SUPPLIED PASSAGE:
Channel 4’s 2024 Paralympics trailer.

A woman and her friend are sitting at a bus stop, watching Paralympic sport on a phone. “She’s doing so well, considering,” says the woman. There is a pause before her companion replies: “Considering what?”

This conversation is the gut-punch moment in Channel 4’s new trailer for the Paris 2024 Paralympic Games. Like the rest of the advert, it’s designed to “turn the lens” on the viewer, Channel 4 says, after a survey it conducted found that more people watched the Paralympics to see people “overcome their disabilities” than to see elite sport.

The team behind the advert, comprising in-house Channel 4 creatives and the disability-focused communications consultancy Purple Goat, wanted to hammer home the message that Paralympic sport is just great sport – as entertaining as any other international fixture.

“We know from speaking to the community that any idea of athletes ‘overcoming disability’ is gross and problematic,” says Lynsey Atkin, the head of 4Creative, the channel’s in-house agency. “It ignores the fact that the problems and inequalities associated with disability are created by society. We felt that, actually, if anything should be overcome, it’s potentially the attitudes of the people watching.”

The advert is a noisy, gritty, in-your-face experience. It introduces us to three disabled athletes and their corresponding nemeses, forces which have been personified. The wheelchair rugby player Aaron Phipps goes up against gravity, the cyclist Sarah Storey takes on friction and the sprinter Emmanuel Oyinbo-Coker does battle with time. Wheelchair rugby players smash into each other, and the floor, at maximum velocity. Storey loses some skin to the tarmac. There is a line about your cat dying (it makes sense in context). There is none of the polite awkwardness or pity that normally surrounds disability, no shying away from the brutal physicality of Paralympic sport.

EXTRACTED RECORDS:
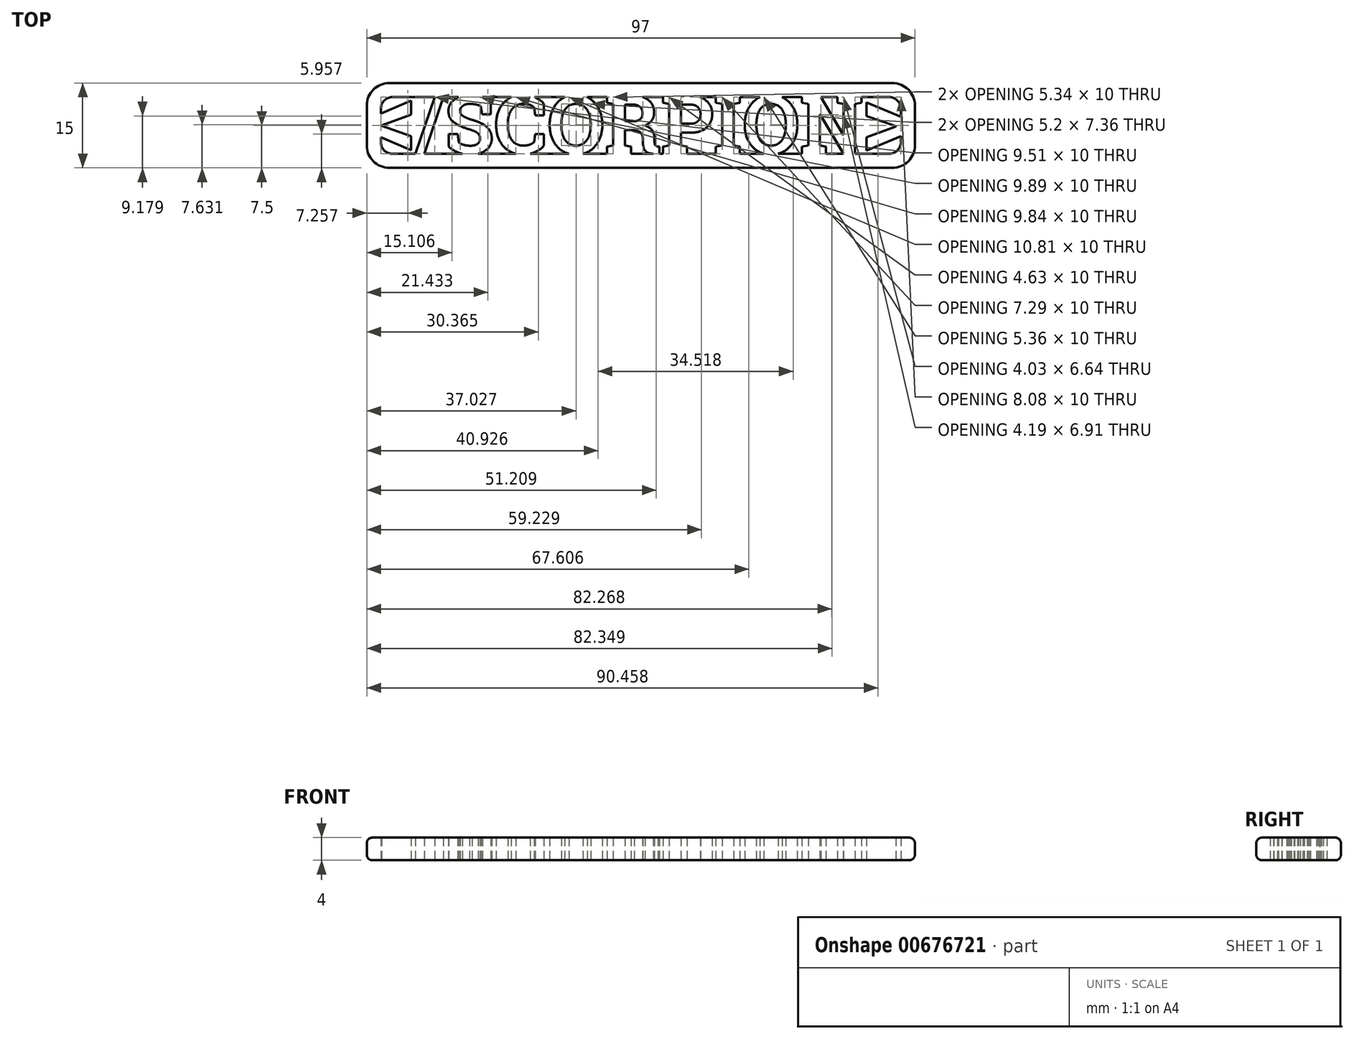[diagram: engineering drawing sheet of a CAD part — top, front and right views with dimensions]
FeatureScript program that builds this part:
annotation { "Feature Type Name" : "Feature", "Feature Type Description" : "" }
export const myFeature = defineFeature(function(context is Context, id is Id, definition is map)
    precondition{}
    {
        {
            var Q0;
            Q0=qCreatedBy(makeId("Top.planeOp"),FACE);
            var sketch = newSketch(context, id + "F0", { "sketchPlane" : qUnion([Q0])});
            skText(sketch, "E0", { "text": "/SCORPION", "fontName": "RobotoSlab-Bold.ttf"});
            skText(sketch, "E1", { "text": "<", "fontName": "RobotoSlab-Bold.ttf"});
            skText(sketch, "E2", { "text": ">", "fontName": "RobotoSlab-Bold.ttf"});
            skLineSegment(sketch, "E3.bottom", {"start": v(-46, 10) * mm, "end": v(46, 10) * mm});
            skLineSegment(sketch, "E3.top", {"start": v(-46, 0) * mm, "end": v(46, 0) * mm});
            skLineSegment(sketch, "E3.left", {"start": v(-46, 10) * mm, "end": v(-46, 0) * mm});
            skLineSegment(sketch, "E3.right", {"start": v(46, 10) * mm, "end": v(46, 0) * mm});
            skLineSegment(sketch, "E4.0", {"start": v(-48.5, 12.5) * mm, "end": v(48.5, 12.5) * mm});
            skLineSegment(sketch, "E4.1", {"start": v(-48.5, 12.5) * mm, "end": v(-48.5, -2.5) * mm});
            skLineSegment(sketch, "E4.2", {"start": v(-48.5, -2.5) * mm, "end": v(48.5, -2.5) * mm});
            skLineSegment(sketch, "E4.3", {"start": v(48.5, 12.5) * mm, "end": v(48.5, -2.5) * mm});
            skLineSegment(sketch, "E5", {"start": v(0, -12.53) * mm, "end": v(0, 35.85) * mm, "construction": true});
            const initialGuessF0  = {"E0": [-0.04, 0, 1, 0, 0.0104], "E1": [-0.049, 0, 1, 0, 0.01342], "E2": [0.039, 0, 1, 0, 0.01313]};
            skSetInitialGuess(sketch, initialGuessF0);
            skSolve(sketch);
        }
        {
            var Q0;
            Q0=makeQuery(id+"F0.imprint","IMPRINT",FACE,{"disambiguationData":[TD([[makeQuery(id+"F0.imprint","IMPRINT",EDGE,{"derivedFrom":sQuery(id+"F0.wireOp",EDGE,"E1.sketch_text.stroke-0")}),-1.0]])]});
            var Q1;
            {var subQ0=sQuery(id+"F0.wireOp",EDGE,"E3.top");var subQ1=sQuery(id+"F0.wireOp",EDGE,"E0.sketch_text.stroke-1");var subQ2=makeQuery(id+"F0.imprint","INTERSECT",VERTEX,{"derivedFrom":[subQ1,subQ0]});Q1=makeQuery(id+"F0.imprint","IMPRINT",FACE,{"disambiguationData":[TD([[makeQuery(id+"F0.imprint","IMPRINT",EDGE,{"disambiguationData":[TD([[subQ2,-1.0]])],"derivedFrom":subQ1}),-1.0]])]});}
            var Q2;
            {var subQ28=sQuery(id+"F0.wireOp",EDGE,"E0.sketch_text.stroke-0");Q2=makeQuery(id+"F0.imprint","IMPRINT",FACE,{"disambiguationData":[TD([[makeQuery(id+"F0.imprint","IMPRINT",EDGE,{"derivedFrom":subQ28}),1.0]])]});}
            var Q3;
            {var subQ0=sQuery(id+"F0.wireOp",EDGE,"E1.sketch_text.stroke-4");Q3=makeQuery(id+"F0.imprint","IMPRINT",FACE,{"disambiguationData":[TD([[makeQuery(id+"F0.imprint","IMPRINT",EDGE,{"derivedFrom":subQ0}),-1.0]])]});}
            var Q4;
            {var subQ0=sQuery(id+"F0.wireOp",EDGE,"E0.sketch_text.stroke-0");Q4=makeQuery(id+"F0.imprint","IMPRINT",FACE,{"disambiguationData":[TD([[makeQuery(id+"F0.imprint","IMPRINT",EDGE,{"derivedFrom":subQ0}),-1.0]])]});}
            var Q5;
            {var subQ0=sQuery(id+"F0.wireOp",EDGE,"E0.sketch_text.stroke-2");Q5=makeQuery(id+"F0.imprint","IMPRINT",FACE,{"disambiguationData":[TD([[makeQuery(id+"F0.imprint","IMPRINT",EDGE,{"derivedFrom":subQ0}),-1.0]])]});}
            var Q6;
            {var subQ0=sQuery(id+"F0.wireOp",EDGE,"E0.sketch_text.stroke-31");Q6=makeQuery(id+"F0.imprint","IMPRINT",FACE,{"disambiguationData":[TD([[makeQuery(id+"F0.imprint","IMPRINT",EDGE,{"derivedFrom":subQ0}),-1.0]])]});}
            var Q7;
            Q7=makeQuery(id+"F0.imprint","IMPRINT",FACE,{"disambiguationData":[TD([[makeQuery(id+"F0.imprint","IMPRINT",EDGE,{"derivedFrom":sQuery(id+"F0.wireOp",EDGE,"E0.sketch_text.stroke-4")}),-1.0]])]});
            var Q8;
            {var subQ0=sQuery(id+"F0.wireOp",EDGE,"E0.sketch_text.stroke-55");var subQ1=sQuery(id+"F0.wireOp",EDGE,"E0.sketch_text.stroke-54");var subQ2=makeQuery(id+"F0.imprint","INTERSECT",VERTEX,{"derivedFrom":[subQ1,subQ0]});Q8=makeQuery(id+"F0.imprint","IMPRINT",FACE,{"disambiguationData":[TD([[makeQuery(id+"F0.imprint","IMPRINT",EDGE,{"disambiguationData":[TD([[subQ2,1.0]])],"derivedFrom":subQ1}),-1.0]])]});}
            var Q9;
            Q9=makeQuery(id+"F0.imprint","IMPRINT",FACE,{"disambiguationData":[TD([[makeQuery(id+"F0.imprint","IMPRINT",EDGE,{"derivedFrom":sQuery(id+"F0.wireOp",EDGE,"E0.sketch_text.stroke-34")}),-1.0]])]});
            var Q10;
            {var subQ0=sQuery(id+"F0.wireOp",EDGE,"E0.sketch_text.stroke-16");var subQ1=sQuery(id+"F0.wireOp",EDGE,"E0.sketch_text.stroke-15");var subQ2=makeQuery(id+"F0.imprint","INTERSECT",VERTEX,{"derivedFrom":[subQ1,subQ0]});Q10=makeQuery(id+"F0.imprint","IMPRINT",FACE,{"disambiguationData":[TD([[makeQuery(id+"F0.imprint","IMPRINT",EDGE,{"disambiguationData":[TD([[subQ2,1.0]])],"derivedFrom":subQ1}),-1.0]])]});}
            var Q11;
            {var subQ0=sQuery(id+"F0.wireOp",EDGE,"E0.sketch_text.stroke-50");var subQ1=sQuery(id+"F0.wireOp",EDGE,"E0.sketch_text.stroke-49");var subQ2=makeQuery(id+"F0.imprint","INTERSECT",VERTEX,{"derivedFrom":[subQ1,subQ0]});Q11=makeQuery(id+"F0.imprint","IMPRINT",FACE,{"disambiguationData":[TD([[makeQuery(id+"F0.imprint","IMPRINT",EDGE,{"disambiguationData":[TD([[subQ2,1.0]])],"derivedFrom":subQ1}),-1.0]])]});}
            var Q12;
            {var subQ0=sQuery(id+"F0.wireOp",EDGE,"E0.sketch_text.stroke-60");var subQ1=sQuery(id+"F0.wireOp",EDGE,"E0.sketch_text.stroke-59");var subQ2=makeQuery(id+"F0.imprint","INTERSECT",VERTEX,{"derivedFrom":[subQ1,subQ0]});Q12=makeQuery(id+"F0.imprint","IMPRINT",FACE,{"disambiguationData":[TD([[makeQuery(id+"F0.imprint","IMPRINT",EDGE,{"disambiguationData":[TD([[subQ2,1.0]])],"derivedFrom":subQ1}),-1.0]])]});}
            var Q13;
            {var subQ7=sQuery(id+"F0.wireOp",EDGE,"E0.sketch_text.stroke-58");Q13=makeQuery(id+"F0.imprint","IMPRINT",FACE,{"disambiguationData":[TD([[makeQuery(id+"F0.imprint","IMPRINT",EDGE,{"derivedFrom":subQ7}),-1.0]])]});}
            var Q14;
            {var subQ5=sQuery(id+"F0.wireOp",EDGE,"E0.sketch_text.stroke-79");Q14=makeQuery(id+"F0.imprint","IMPRINT",FACE,{"disambiguationData":[TD([[makeQuery(id+"F0.imprint","IMPRINT",EDGE,{"derivedFrom":subQ5}),-1.0]])]});}
            var Q15;
            {var subQ0=sQuery(id+"F0.wireOp",EDGE,"E0.sketch_text.stroke-65");var subQ1=sQuery(id+"F0.wireOp",EDGE,"E0.sketch_text.stroke-64");var subQ2=makeQuery(id+"F0.imprint","INTERSECT",VERTEX,{"derivedFrom":[subQ1,subQ0]});Q15=makeQuery(id+"F0.imprint","IMPRINT",FACE,{"disambiguationData":[TD([[makeQuery(id+"F0.imprint","IMPRINT",EDGE,{"disambiguationData":[TD([[subQ2,1.0]])],"derivedFrom":subQ1}),-1.0]])]});}
            var Q16;
            {var subQ0=sQuery(id+"F0.wireOp",EDGE,"E0.sketch_text.stroke-105");Q16=makeQuery(id+"F0.imprint","IMPRINT",FACE,{"disambiguationData":[TD([[makeQuery(id+"F0.imprint","IMPRINT",EDGE,{"derivedFrom":subQ0}),-1.0]])]});}
            var Q17;
            {var subQ0=sQuery(id+"F0.wireOp",EDGE,"E0.sketch_text.stroke-115");Q17=makeQuery(id+"F0.imprint","IMPRINT",FACE,{"disambiguationData":[TD([[makeQuery(id+"F0.imprint","IMPRINT",EDGE,{"derivedFrom":subQ0}),-1.0]])]});}
            var Q18;
            {var subQ1=sQuery(id+"F0.wireOp",EDGE,"E0.sketch_text.stroke-128");Q18=makeQuery(id+"F0.imprint","IMPRINT",FACE,{"disambiguationData":[TD([[makeQuery(id+"F0.imprint","IMPRINT",EDGE,{"derivedFrom":subQ1}),-1.0]])]});}
            var Q19;
            {var subQ0=sQuery(id+"F0.wireOp",EDGE,"E0.sketch_text.stroke-138");Q19=makeQuery(id+"F0.imprint","IMPRINT",FACE,{"disambiguationData":[TD([[makeQuery(id+"F0.imprint","IMPRINT",EDGE,{"derivedFrom":subQ0}),-1.0]])]});}
            var Q20;
            {var subQ4=sQuery(id+"F0.wireOp",EDGE,"E0.sketch_text.stroke-140");Q20=makeQuery(id+"F0.imprint","IMPRINT",FACE,{"disambiguationData":[TD([[makeQuery(id+"F0.imprint","IMPRINT",EDGE,{"derivedFrom":subQ4}),-1.0]])]});}
            var Q21;
            {var subQ7=sQuery(id+"F0.wireOp",EDGE,"E0.sketch_text.stroke-149");Q21=makeQuery(id+"F0.imprint","IMPRINT",FACE,{"disambiguationData":[TD([[makeQuery(id+"F0.imprint","IMPRINT",EDGE,{"derivedFrom":subQ7}),-1.0]])]});}
            var Q22;
            {var subQ0=sQuery(id+"F0.wireOp",EDGE,"E0.sketch_text.stroke-156");var subQ1=sQuery(id+"F0.wireOp",EDGE,"E0.sketch_text.stroke-155");var subQ2=makeQuery(id+"F0.imprint","INTERSECT",VERTEX,{"derivedFrom":[subQ1,subQ0]});Q22=makeQuery(id+"F0.imprint","IMPRINT",FACE,{"disambiguationData":[TD([[makeQuery(id+"F0.imprint","IMPRINT",EDGE,{"disambiguationData":[TD([[subQ2,1.0]])],"derivedFrom":subQ1}),-1.0]])]});}
            var Q23;
            {var subQ0=sQuery(id+"F0.wireOp",EDGE,"E0.sketch_text.stroke-151");var subQ1=sQuery(id+"F0.wireOp",EDGE,"E0.sketch_text.stroke-150");var subQ2=makeQuery(id+"F0.imprint","INTERSECT",VERTEX,{"derivedFrom":[subQ1,subQ0]});Q23=makeQuery(id+"F0.imprint","IMPRINT",FACE,{"disambiguationData":[TD([[makeQuery(id+"F0.imprint","IMPRINT",EDGE,{"disambiguationData":[TD([[subQ2,1.0]])],"derivedFrom":subQ1}),-1.0]])]});}
            var Q24;
            {var subQ5=sQuery(id+"F0.wireOp",EDGE,"E0.sketch_text.stroke-170");Q24=makeQuery(id+"F0.imprint","IMPRINT",FACE,{"disambiguationData":[TD([[makeQuery(id+"F0.imprint","IMPRINT",EDGE,{"derivedFrom":subQ5}),-1.0]])]});}
            var Q25;
            {var subQ6=sQuery(id+"F0.wireOp",EDGE,"E0.sketch_text.stroke-184");Q25=makeQuery(id+"F0.imprint","IMPRINT",FACE,{"disambiguationData":[TD([[makeQuery(id+"F0.imprint","IMPRINT",EDGE,{"derivedFrom":subQ6}),-1.0]])]});}
            var Q26;
            {var subQ1=sQuery(id+"F0.wireOp",EDGE,"E0.sketch_text.stroke-191");Q26=makeQuery(id+"F0.imprint","IMPRINT",FACE,{"disambiguationData":[TD([[makeQuery(id+"F0.imprint","IMPRINT",EDGE,{"derivedFrom":subQ1}),-1.0]])]});}
            var Q27;
            {var subQ0=sQuery(id+"F0.wireOp",EDGE,"E2.sketch_text.stroke-4");Q27=makeQuery(id+"F0.imprint","IMPRINT",FACE,{"disambiguationData":[TD([[makeQuery(id+"F0.imprint","IMPRINT",EDGE,{"derivedFrom":subQ0}),-1.0]])]});}
            var Q28;
            Q28=makeQuery(id+"F0.imprint","IMPRINT",FACE,{"disambiguationData":[TD([[makeQuery(id+"F0.imprint","IMPRINT",EDGE,{"derivedFrom":sQuery(id+"F0.wireOp",EDGE,"E2.sketch_text.stroke-0")}),-1.0]])]});
            extrude(context, id + "F1", {"entities" : qUnion([Q0, Q1, Q2, Q3, Q4, Q5, Q6, Q7, Q8, Q9, Q10, Q11, Q12, Q13, Q14, Q15, Q16, Q17, Q18, Q19, Q20, Q21, Q22, Q23, Q24, Q25, Q26, Q27, Q28]), "depth" : 4 * mm, "offsetDistance" : 25 * mm});
        }
        {
            var Q0;
            Q0=makeQuery(id+"F1.opExtrude","SWEPT_EDGE",EDGE,{"disambiguationData":[OSD([sQuery(id+"F0.wireOp",EDGE,"E4.0"),sQuery(id+"F0.wireOp",EDGE,"E4.1")])]});
            var Q1;
            Q1=makeQuery(id+"F1.opExtrude","SWEPT_EDGE",EDGE,{"disambiguationData":[OSD([sQuery(id+"F0.wireOp",EDGE,"E4.1"),sQuery(id+"F0.wireOp",EDGE,"E4.2")])]});
            var Q2;
            Q2=makeQuery(id+"F1.opExtrude","SWEPT_EDGE",EDGE,{"disambiguationData":[OSD([sQuery(id+"F0.wireOp",EDGE,"E4.2"),sQuery(id+"F0.wireOp",EDGE,"E4.3")])]});
            var Q3;
            Q3=makeQuery(id+"F1.opExtrude","SWEPT_EDGE",EDGE,{"disambiguationData":[OSD([sQuery(id+"F0.wireOp",EDGE,"E4.0"),sQuery(id+"F0.wireOp",EDGE,"E4.3")])]});
            fillet(context, id + "F2", {"entities" : qUnion([Q0, Q1, Q2, Q3]), "radius" : 4 * mm, "tangentPropagation" : true, "allowEdgeOverflow" : false});
        }
        {
            var Q0;
            Q0=makeQuery(id+"F1.opExtrude","SWEPT_EDGE",EDGE,{"disambiguationData":[OSD([sQuery(id+"F0.wireOp",EDGE,"E3.bottom"),sQuery(id+"F0.wireOp",EDGE,"E3.left")])]});
            var Q1;
            Q1=makeQuery(id+"F1.opExtrude","SWEPT_EDGE",EDGE,{"disambiguationData":[OSD([sQuery(id+"F0.wireOp",EDGE,"E3.top"),sQuery(id+"F0.wireOp",EDGE,"E3.left")])]});
            var Q2;
            Q2=makeQuery(id+"F1.opExtrude","SWEPT_EDGE",EDGE,{"disambiguationData":[OSD([sQuery(id+"F0.wireOp",EDGE,"E3.bottom"),sQuery(id+"F0.wireOp",EDGE,"E3.right")])]});
            var Q3;
            Q3=makeQuery(id+"F1.opExtrude","SWEPT_EDGE",EDGE,{"disambiguationData":[OSD([sQuery(id+"F0.wireOp",EDGE,"E3.top"),sQuery(id+"F0.wireOp",EDGE,"E3.right")])]});
            fillet(context, id + "F3", {"entities" : qUnion([Q0, Q1, Q2, Q3]), "radius" : 2 * mm, "tangentPropagation" : true, "allowEdgeOverflow" : false});
        }
        {
            var Q0;
            Q0=makeQuery(id+"F1.opExtrude","CAP_EDGE",EDGE,{"disambiguationData":[OSD([sQuery(id+"F0.wireOp",EDGE,"E4.2")])],"isStart":false});
            var Q1;
            Q1=makeQuery(id+"F1.opExtrude","CAP_EDGE",EDGE,{"disambiguationData":[OSD([sQuery(id+"F0.wireOp",EDGE,"E4.2")])],"isStart":true});
            fillet(context, id + "F4", {"entities" : qUnion([Q0, Q1]), "radius" : 1 * mm, "tangentPropagation" : true, "allowEdgeOverflow" : false});
        }
    });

TASK STATEMENT:
List every athlete named in the piece on Channel 4's Paralympics trailer, giving each one's sport and the personified force they face.

ANSWER:
- Aaron Phipps: wheelchair rugby, gravity
- Sarah Storey: cycling, friction
- Emmanuel Oyinbo-Coker: sprinting, time